- TEXTABSCHNITT
Continental Rund und schwarz - Reifen im Wandel der Zeit

Continental Pressure Check Foto: Continental 7 Bilder

Keine bequeme Fahrt mit dem Auto, kein volles Regal im Supermarkt, wäre heute denkbar ohne die Idee, die 1845 mit der Erfindung des Engländers Thomson begann: Dem Luftreifen - in Gummi verpackte Luft.

Nicht immer waren sie schwarz und rund. Am Anfang sahen sie eher grau und hässlich aus. Und rund waren sie nicht immer so schön wie heute. Reifen, so wie wir sie für PKW und LKW heute kennen, haben in über 110 Jahren eine rasante Entwicklung durchlebt. Es ist die Geschichte eines unbändigen Erfolges, vorangetrieben von Enthusiasten aller Couleur in Forschung, Entwicklung und Produktion. Und das Ende ist noch nicht absehbar.

- ZU ERLEDIGENDE AUFGABEN
1. Beantworte die folgenden Fragen zum Text über die Geschichte des Reifens.
(a) In welchem Jahr begann die Idee des Luftreifens?
(b) Wie sahen Reifen am Anfang aus?
(c) Über wie viele Jahre haben Reifen eine rasante Entwicklung durchlebt?
2. Nenne alle Bereiche, in denen laut dem Text über die Geschichte des Reifens Enthusiasten den Erfolg vorangetrieben haben.
3. Führe den Text über die Geschichte des Reifens im Anschluss an seinen letzten Satz weiter.

- VORLIEGENDE AUFLISTUNG
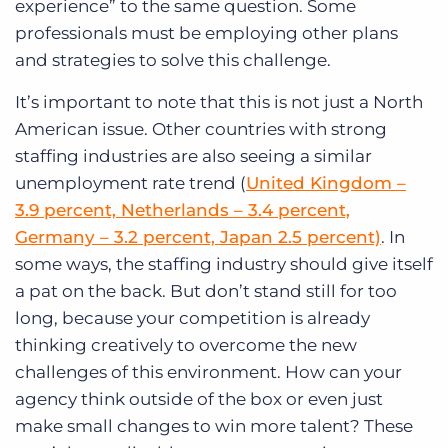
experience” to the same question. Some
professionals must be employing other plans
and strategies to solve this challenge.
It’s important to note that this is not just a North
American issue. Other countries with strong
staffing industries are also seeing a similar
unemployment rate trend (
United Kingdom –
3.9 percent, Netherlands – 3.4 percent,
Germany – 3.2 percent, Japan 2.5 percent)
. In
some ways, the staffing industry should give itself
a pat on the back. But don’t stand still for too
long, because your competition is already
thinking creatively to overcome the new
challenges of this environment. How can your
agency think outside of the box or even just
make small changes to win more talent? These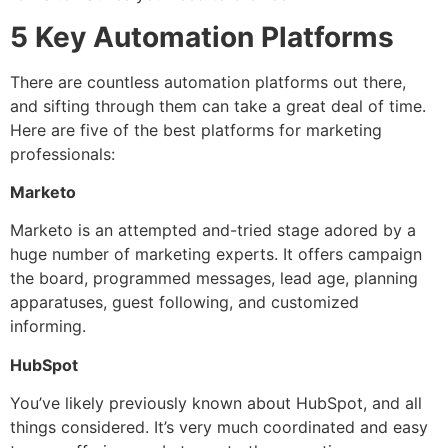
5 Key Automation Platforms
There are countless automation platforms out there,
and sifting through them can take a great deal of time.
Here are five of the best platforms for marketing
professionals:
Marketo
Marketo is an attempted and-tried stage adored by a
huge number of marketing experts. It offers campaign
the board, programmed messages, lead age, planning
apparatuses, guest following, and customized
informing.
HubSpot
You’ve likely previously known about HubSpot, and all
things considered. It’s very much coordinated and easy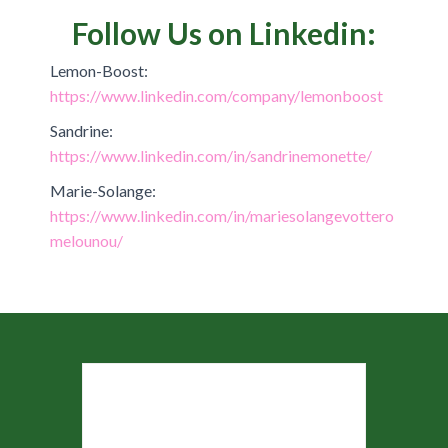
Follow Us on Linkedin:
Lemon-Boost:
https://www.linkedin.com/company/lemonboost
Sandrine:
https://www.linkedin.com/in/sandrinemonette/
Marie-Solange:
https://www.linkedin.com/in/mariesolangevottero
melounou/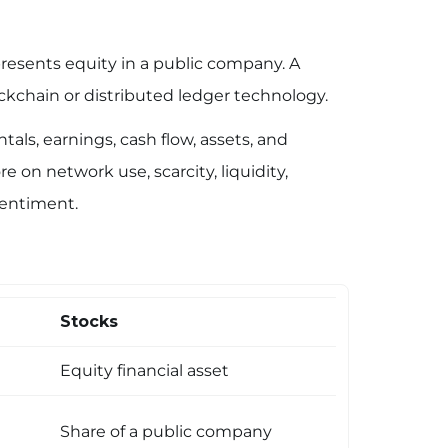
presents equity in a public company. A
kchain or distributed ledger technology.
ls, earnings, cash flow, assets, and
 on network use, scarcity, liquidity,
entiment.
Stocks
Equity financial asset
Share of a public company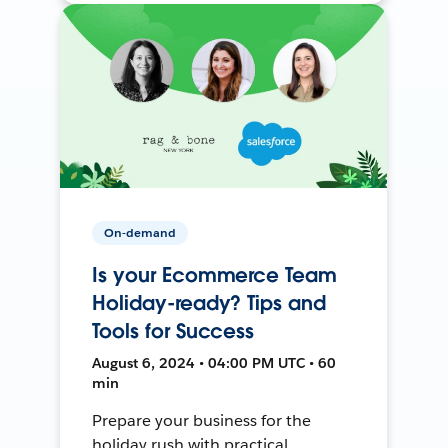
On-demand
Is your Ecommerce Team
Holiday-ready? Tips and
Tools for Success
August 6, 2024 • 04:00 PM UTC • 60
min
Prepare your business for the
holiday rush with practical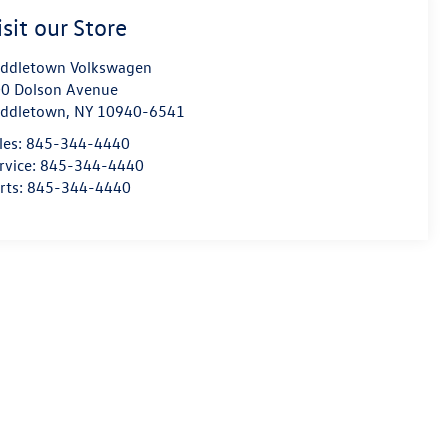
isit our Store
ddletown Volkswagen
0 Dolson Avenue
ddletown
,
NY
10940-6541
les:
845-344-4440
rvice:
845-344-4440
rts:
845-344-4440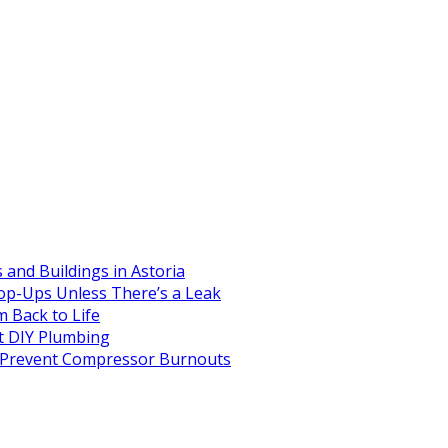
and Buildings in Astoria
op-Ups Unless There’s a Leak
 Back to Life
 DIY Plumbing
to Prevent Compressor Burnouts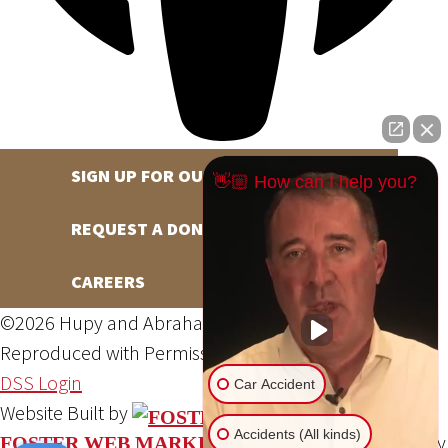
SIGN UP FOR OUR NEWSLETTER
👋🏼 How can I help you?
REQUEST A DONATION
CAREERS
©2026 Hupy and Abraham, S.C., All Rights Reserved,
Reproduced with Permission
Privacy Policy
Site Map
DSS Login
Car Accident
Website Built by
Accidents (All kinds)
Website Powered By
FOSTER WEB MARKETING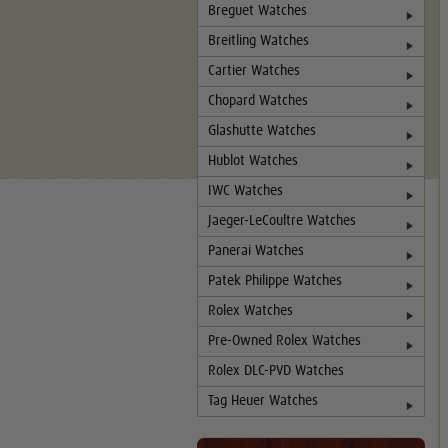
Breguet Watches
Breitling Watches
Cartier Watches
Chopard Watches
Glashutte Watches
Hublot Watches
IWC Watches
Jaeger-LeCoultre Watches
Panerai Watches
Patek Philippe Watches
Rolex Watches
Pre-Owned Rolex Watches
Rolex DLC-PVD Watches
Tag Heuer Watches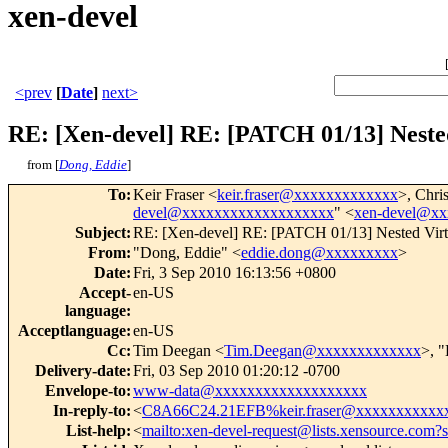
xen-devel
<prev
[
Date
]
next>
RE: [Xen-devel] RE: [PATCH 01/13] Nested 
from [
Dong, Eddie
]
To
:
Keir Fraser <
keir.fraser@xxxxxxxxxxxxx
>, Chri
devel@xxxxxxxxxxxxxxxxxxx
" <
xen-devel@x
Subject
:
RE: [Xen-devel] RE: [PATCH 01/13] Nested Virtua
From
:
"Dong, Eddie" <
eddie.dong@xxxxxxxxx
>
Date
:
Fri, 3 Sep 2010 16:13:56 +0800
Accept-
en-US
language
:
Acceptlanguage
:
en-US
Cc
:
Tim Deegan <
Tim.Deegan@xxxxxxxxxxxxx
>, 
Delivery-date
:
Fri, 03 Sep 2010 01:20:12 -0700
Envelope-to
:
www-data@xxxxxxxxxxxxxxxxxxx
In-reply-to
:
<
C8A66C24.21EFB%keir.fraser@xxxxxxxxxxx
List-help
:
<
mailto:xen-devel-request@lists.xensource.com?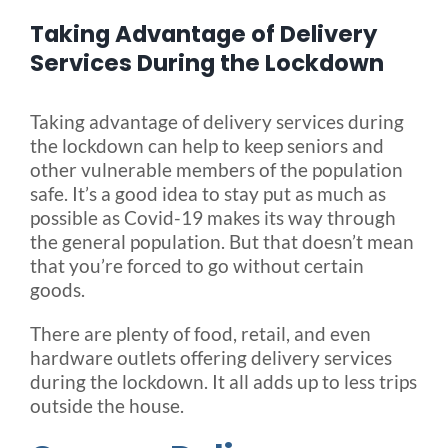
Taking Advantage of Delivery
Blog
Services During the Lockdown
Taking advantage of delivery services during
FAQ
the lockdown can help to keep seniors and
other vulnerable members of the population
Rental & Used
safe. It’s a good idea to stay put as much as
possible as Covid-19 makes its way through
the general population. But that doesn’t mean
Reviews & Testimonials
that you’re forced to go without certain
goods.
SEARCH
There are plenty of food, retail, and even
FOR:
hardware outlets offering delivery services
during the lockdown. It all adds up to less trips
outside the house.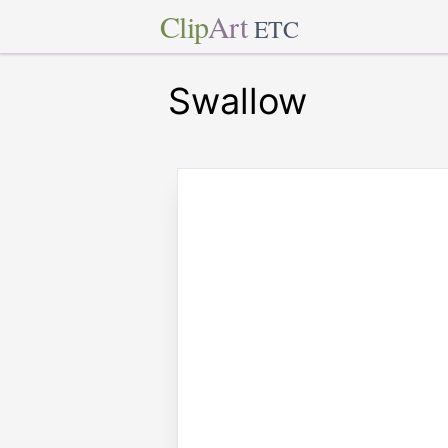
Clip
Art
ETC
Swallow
* * *
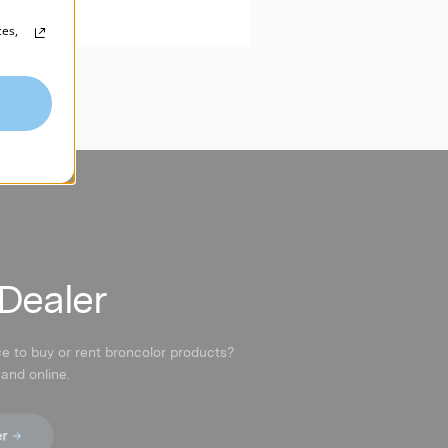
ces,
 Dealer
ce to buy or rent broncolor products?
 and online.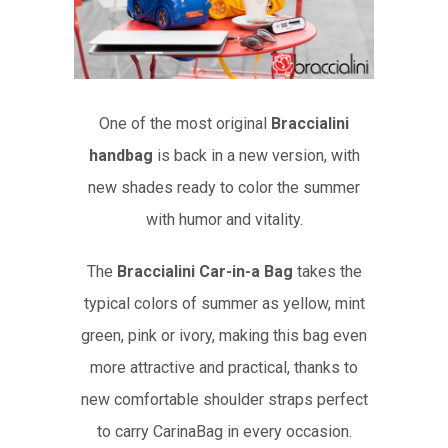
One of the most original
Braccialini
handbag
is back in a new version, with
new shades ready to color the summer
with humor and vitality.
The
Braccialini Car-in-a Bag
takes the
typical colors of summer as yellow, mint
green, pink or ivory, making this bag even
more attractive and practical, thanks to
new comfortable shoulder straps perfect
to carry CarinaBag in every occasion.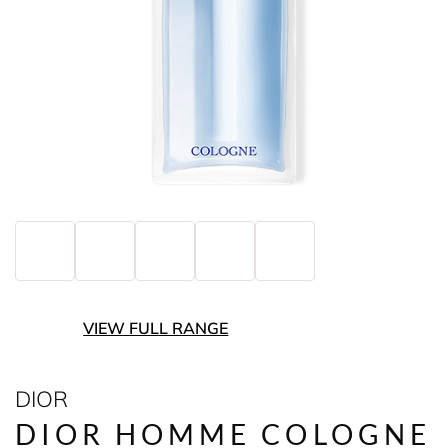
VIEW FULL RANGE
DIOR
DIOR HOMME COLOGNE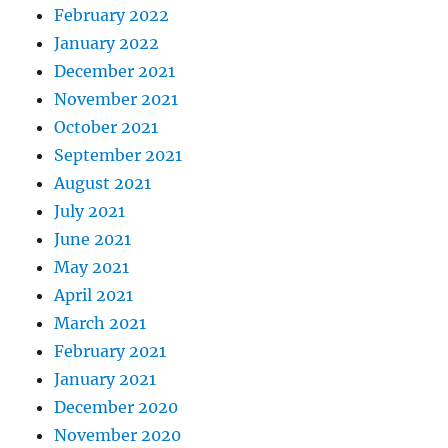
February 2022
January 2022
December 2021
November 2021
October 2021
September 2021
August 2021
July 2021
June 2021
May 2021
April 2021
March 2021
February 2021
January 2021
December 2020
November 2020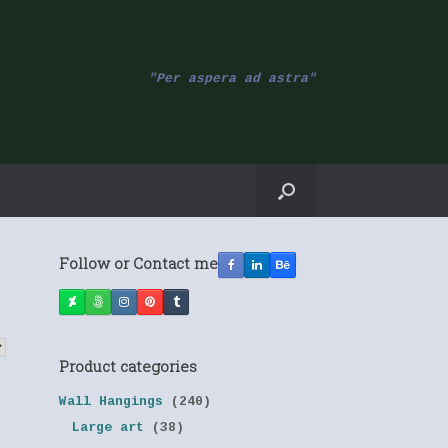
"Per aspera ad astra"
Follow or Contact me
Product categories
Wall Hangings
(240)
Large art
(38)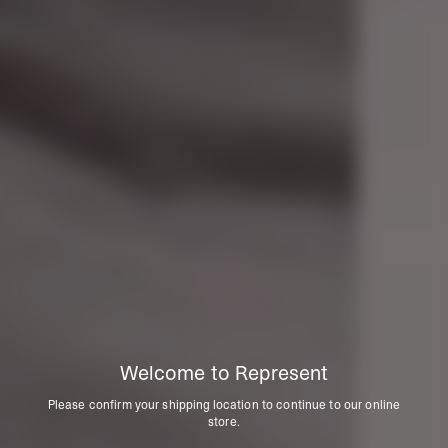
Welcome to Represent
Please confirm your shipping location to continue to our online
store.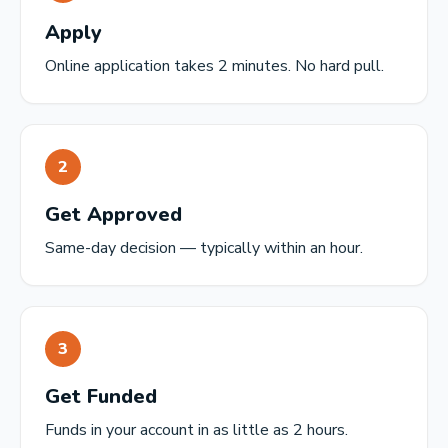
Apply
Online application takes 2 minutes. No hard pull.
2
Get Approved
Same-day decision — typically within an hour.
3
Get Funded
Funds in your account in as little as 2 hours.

- NUMMERIERTE ANTWORTEN
1.
(a) 1845
(b) Eher grau und hässlich
(c) Über 110 Jahre

2. Forschung, Entwicklung, Produktion

3.
Der Anfang

Zwar hatten schon die Sumerer in Mesopotamien Räder zum Transport im Einsatz und auch die griechische Mythologie weiß die Legende von Erichthonios, Sohn des Hephaistos und der Gaia (=Erde), als Erfinder des vierrädrigen Wagens zu berichten, der von Zeus für diese Leistung als Fuhrmann unter die Sterne versetzt wurde. Doch von der Mythologie bis zum heutigen Hochleistungsreifen für PKW und LKW war es ein schwieriger Weg, manchmal auch mit Irrtümern versehen. Zwar geriet Thomson’s Erfindung von 1845 schnell wieder in Vergessenheit, aber schon 43 Jahre später, 1888, erfindet der Englische Arzt John Boyd Dunlop den Luftreifen ein zweites Mal.

Hilfreich war hierbei die parallel stattfindende rasante Entwicklung der Chemie. Kautschuk ist als wertvoller Rohstoff schon bekannt und die Schwefelvulkanisation, 1839 von Charles Goodyear (USA) nach jahrelangen Versuchen zur Praxisreife geführt und 1841 patentiert, trieb die Entwicklung von Gummi voran. Die 1817 mit der ersten Laufmaschine des Karlsruher Erfinders Karl Drais eingeleitete Entwicklung des Fahrrades war Ende des 19. Jahrhunderts in seinen wesentlichen Elementen praktisch abgeschlossen. Zur Vollendung fehlte nur noch der Luftreifen, der das bis dahin bekannte Vollgummirad ablösen sollte.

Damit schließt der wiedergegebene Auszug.